Perhaps an unfair victim of bad timing, REC comes to us after two other handheld horror films, namely Cloverfield and Diary of the Dead. This means that by default alone it immediately loses some points, as most of the general public will see this as a copycat.

The film’s premise does justify the shooting style and the subject matter is definitely relevant to today, but I couldn’t help thinking that I’d already seen it all before.

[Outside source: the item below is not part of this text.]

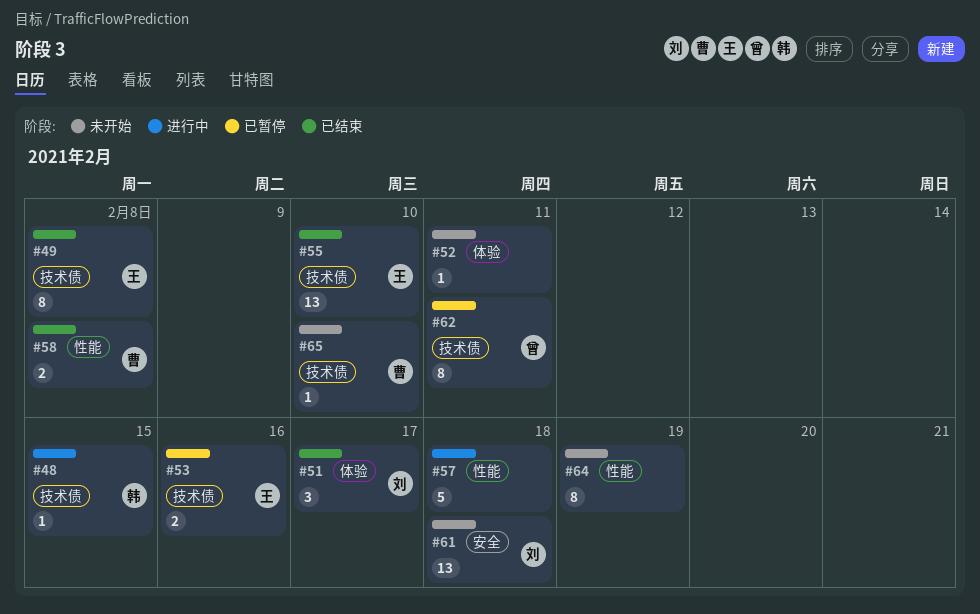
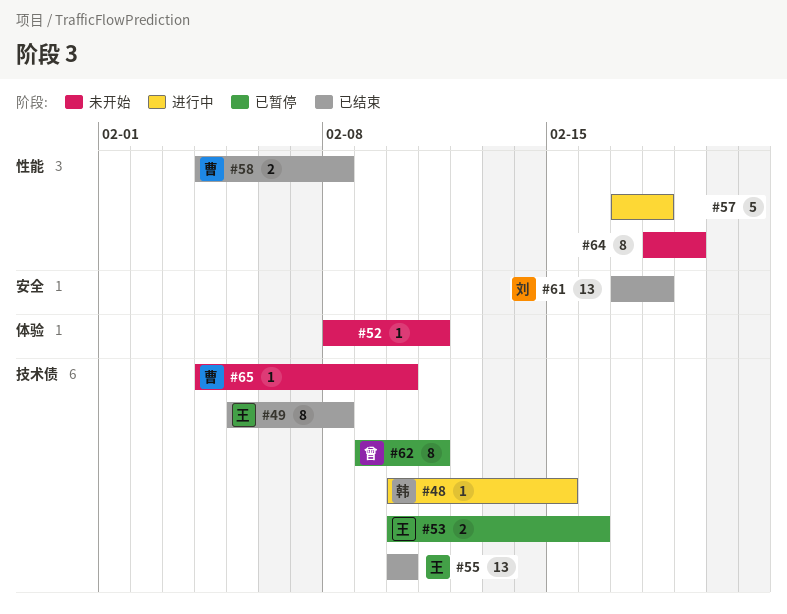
#51: present -> none
#61, status: 未开始 -> 已结束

Apart from those films mentioned above, Right at Your Door was another very similar effort and one that I couldn’t stop comparing this to whilst watching.

The cast do good jobs, with Manuela Velasco’s Angela managing to appear totally inept at her job but excellent in a crisis (even if she does handle it by screaming really loudly for the duration). The older cast members come across as very likeable and realistic which also adds to the proceedings.

REC tackles such topical issues as viral outbreaks, government conspiracies, racism, religion and whom we should blame when things go wrong, yet it is never preachy nor overly sociological, managing to present its story as background to the main event, which is a zombie outbreak.

This is very well made but sadly unfortunate timing and inept marketing (all the good bits have been shown in trailers, clips and even in the SKY Movies documentary screened before release) meant that I didn’t jump once, as I knew what to expect every step of the way. Even the few bits not previously shown were extremely predictable.

REC is a good film that neatly ties together a range of relevant issues, which will undoubtedly scare the casual viewer. It’s far superior to Diary of the Dead but I didn’t enjoy it as much as I had hoped.